[VTA] Support for more generic models

flip1995 · November 6, 2019, 3:37pm

apache/incubator-tvm/blob/86b844b99595c30a2f41cd02796a6b1ccb7c60a6/vta/python/vta/top/graphpack.py#L249-L253


def get_subgraph(expr, start_name, stop_name):
    """ We assume stop_name only appears once for simplicity.
        This constraint will be lifted in the future.
        bitpack_start and bitpack_end are both inclusive.
    """

IIUC, this means, that only models, which have a unique layer in the architecture can be efficiently run with VTA? This unique layer should also be one of the last layers, to offload as much as possible on the FPGA.

So if I have a model with the structure¹

nn.conv2d
nn.leaky_relu
nn.max_pool2d
...
nn.conv2d
nn.leaky_relu
nn.max_pool2d
nn.conv2d

I won’t be able to use graph_pack on this model, since I can’t specify a (good) stop_name for this network. Which then means, that I can’t offload this model to VTA.

If that’s the case this restricts the usability of VTA to only pretty specific models. Is there already a plan how to address this challenge?

cc @thierry, since you are the author of this code.
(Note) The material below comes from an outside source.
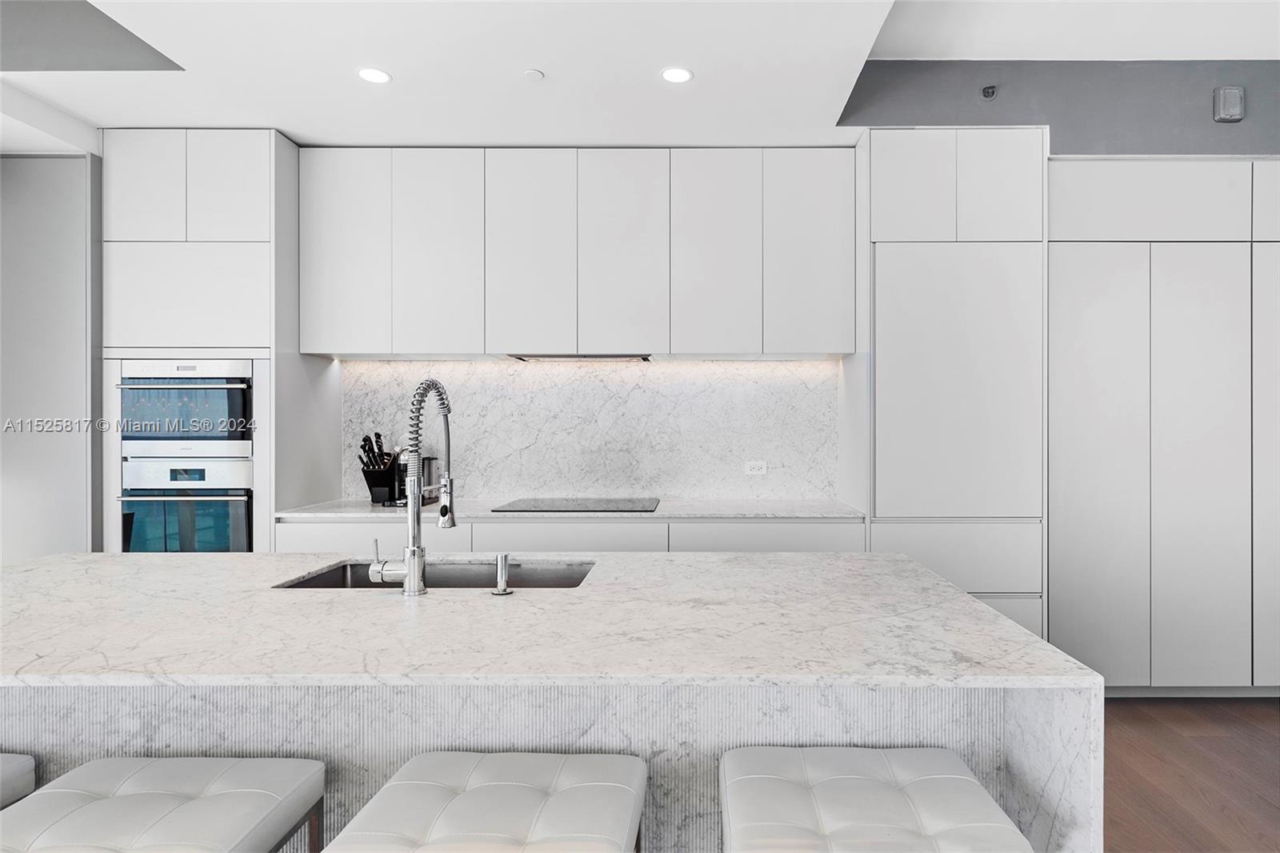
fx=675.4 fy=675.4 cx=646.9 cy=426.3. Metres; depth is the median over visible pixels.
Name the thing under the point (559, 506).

¹ This is the (simplified) structure of TinyYOLO from Tensornets

thierry · December 12, 2019, 3:17am

The compiler support for VTA at this point is very rigid as rightfully pointed by @flip1995; what we want is a more flexible graph partitioning, rewriting framework to offload dense operators easily to VTA. Bring your own codegen work is a step in that direction: Bring Your Own Codegen to TVM

Our plan is to deprecate the error prone and brittle compilation flow for VTA and use the more robust and modular “plug your own accelerator” interface once it lands successfully.